Dad sighs. “She’s not that person anymore. Age and life have this way of changing folks. You get older and you start to look back at the choices you made and the things you valued. In hindsight, you see where you fucked up. You learn lessons. You want to right wrongs and be a better human. And sometimes, that all comes too late.” He swallows. “After trying to get pregnant for the last six months, Julia and I found out she waited too long. She can’t have kids anymore. She’s only thirty-eight, but she has to have a hysterectomy right after our honeymoon.”

He doesn’t have to tell me how much Nathan’s ex-wife regrets her decisions. It’s all over his face.

“You’re forty-four. Did you want more kids?”

“I was on the fence. I went along with the plan because I love her and I wanted her to be happy. But once the doctor gave us the news…it felt like a killing blow. I’m not ashamed to say we went home and cried.”

They both made terrible decisions in life, but that doesn’t negate the empathy I feel. “I’m sorry.”

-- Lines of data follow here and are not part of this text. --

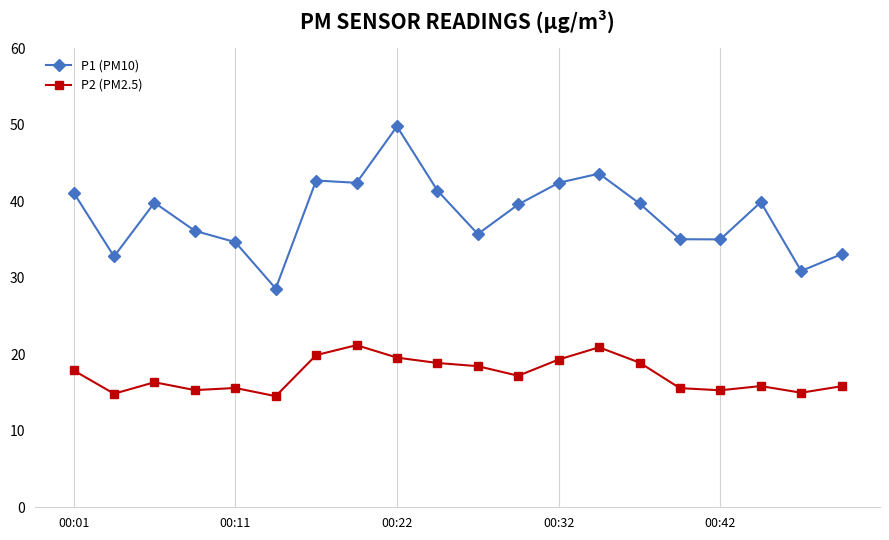

True or false: P1 (PM10) has more than 1 interior local peaks.

True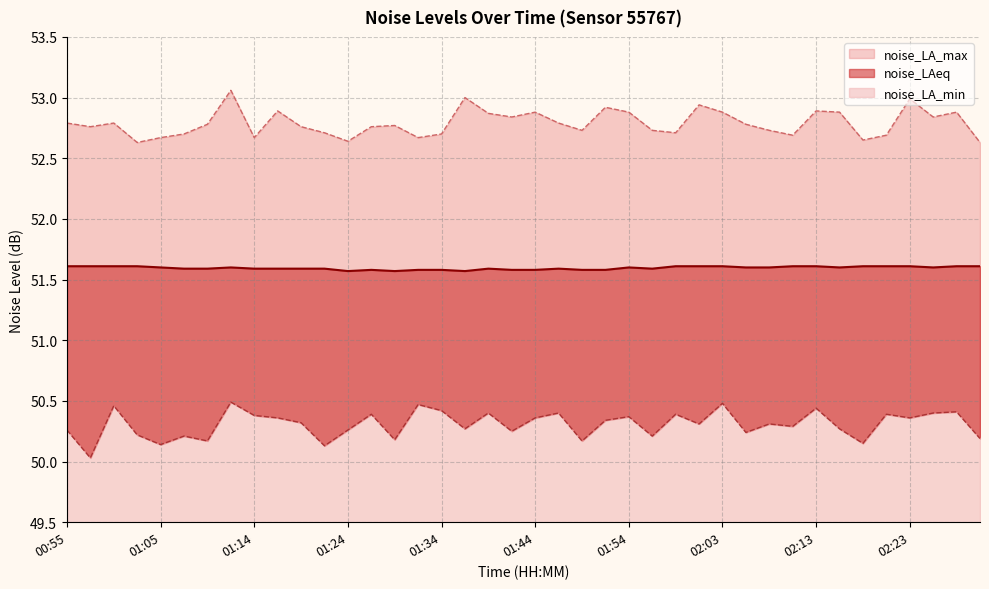

Which category has the highest value in the noise_LA_max series?

01:12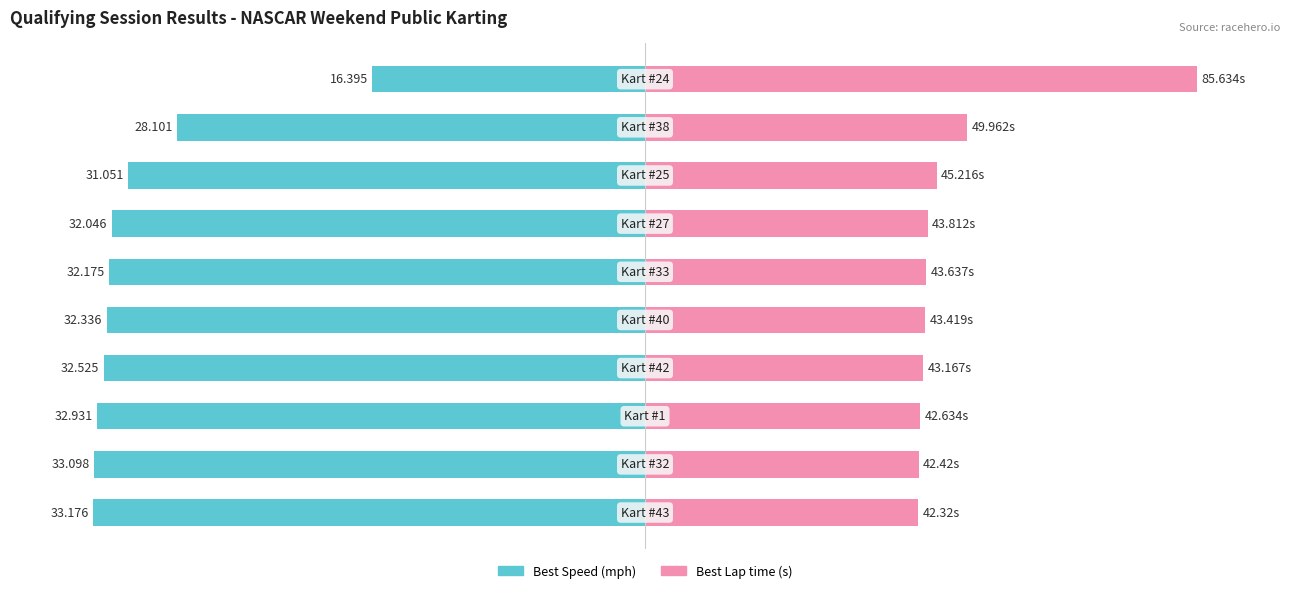

How many groups of bars are there?

10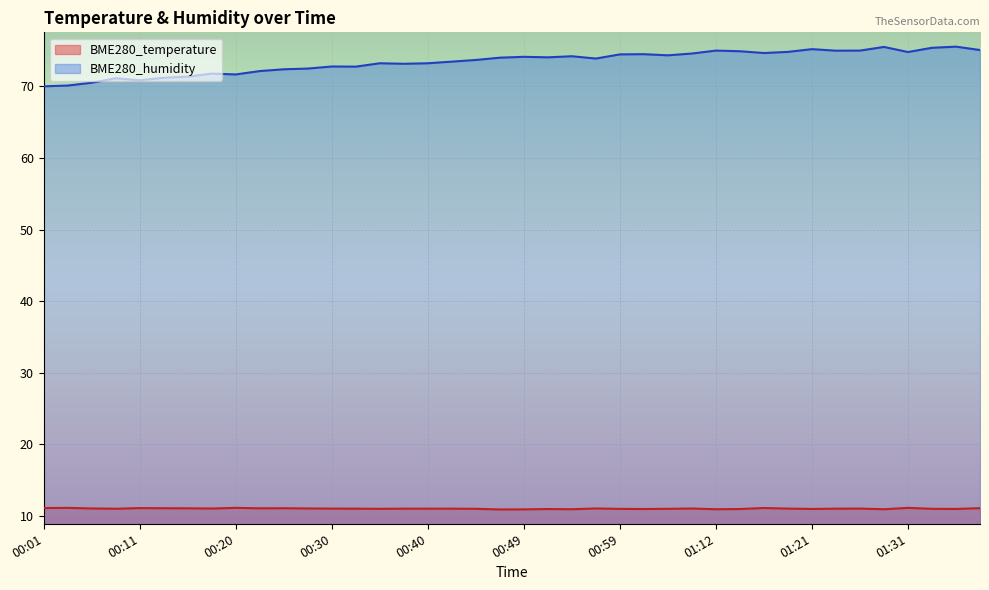

What is the label of the 2nd point from the left?

00:03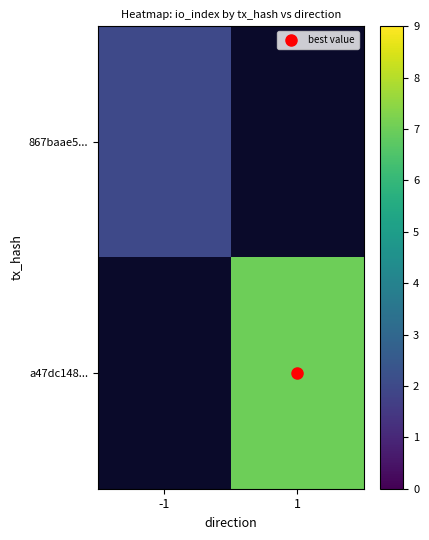

Count the number of categories in the chart.

2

“I am, too. Now what, kiddo?”

Isn’t that the million-dollar question? “I don’t know.

“Can we keep talking and working this out?”

Eventually. Right now… “I need to be alone for a while.”

“And Nate?”

“That goes for him, too.”

Dad frowns. “How do you feel about him?”

“This morning I would have told you I was in love with him. Now I feel bulldozed and numb.”

“You need rest. You’re welcome to come stay with Julia and me. We⁠—”

“No.” The last thing I need now is to be with the two people who fueled Nathan’s need for vengeance. “Thank you, but I think some solitude would be best.”